When you restate the data, keep every word as it is and drop the images.
----- Data segment -----
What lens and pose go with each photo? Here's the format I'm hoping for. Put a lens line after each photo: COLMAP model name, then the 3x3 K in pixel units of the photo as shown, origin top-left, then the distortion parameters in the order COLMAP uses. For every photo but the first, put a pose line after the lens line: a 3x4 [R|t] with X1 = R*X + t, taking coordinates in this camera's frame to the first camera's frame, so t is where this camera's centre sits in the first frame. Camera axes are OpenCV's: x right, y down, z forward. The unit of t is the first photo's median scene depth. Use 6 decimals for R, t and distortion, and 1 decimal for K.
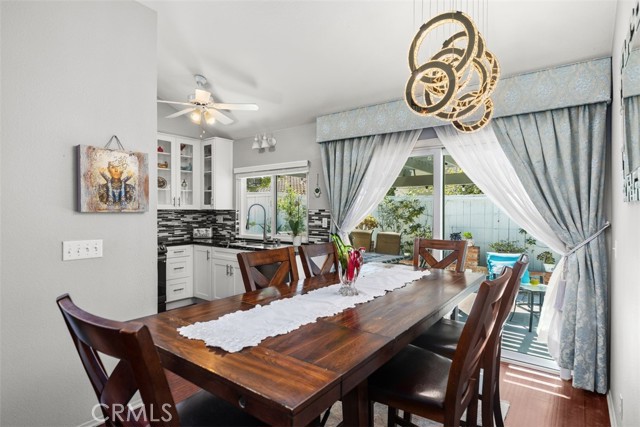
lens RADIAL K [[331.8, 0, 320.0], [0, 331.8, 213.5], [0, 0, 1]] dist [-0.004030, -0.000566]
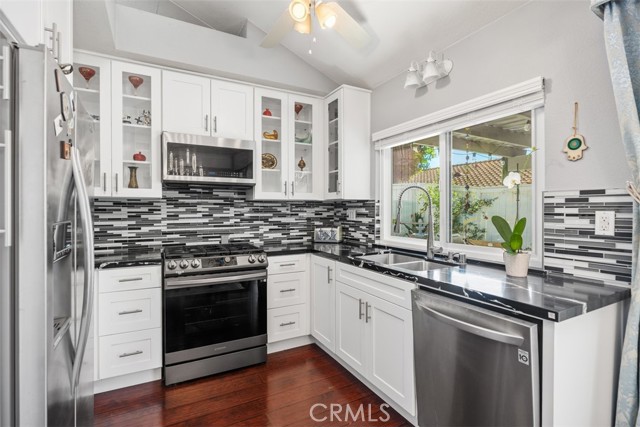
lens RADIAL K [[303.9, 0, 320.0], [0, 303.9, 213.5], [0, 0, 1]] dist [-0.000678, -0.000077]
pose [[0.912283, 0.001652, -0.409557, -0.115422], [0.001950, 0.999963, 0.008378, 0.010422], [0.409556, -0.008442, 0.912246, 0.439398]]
-----
> **Solution to this task**
What lens and pose go with each photo? Here's the format I'm hoping for. Put a lens line after each photo: COLMAP model name, then the 3x3 K in pixel units of the photo as shown, origin top-left, then the distortion parameters in the order COLMAP uses. For every photo but the first, put a pose line after the lens line: a 3x4 [R|t] with X1 = R*X + t, taking coordinates in this camera's frame to the first camera's frame, so t is where this camera's centre sits in the first frame. Camera axes are OpenCV's: x right, y down, z forward. The unit of t is the first photo's median scene depth. Use 6 decimals for R, t and distortion, and 1 decimal for K.
lens RADIAL K [[331.8, 0, 320.0], [0, 331.8, 213.5], [0, 0, 1]] dist [-0.004030, -0.000566]
lens RADIAL K [[303.9, 0, 320.0], [0, 303.9, 213.5], [0, 0, 1]] dist [-0.000678, -0.000077]
pose [[0.912283, 0.001652, -0.409557, -0.115422], [0.001950, 0.999963, 0.008378, 0.010422], [0.409556, -0.008442, 0.912246, 0.439398]]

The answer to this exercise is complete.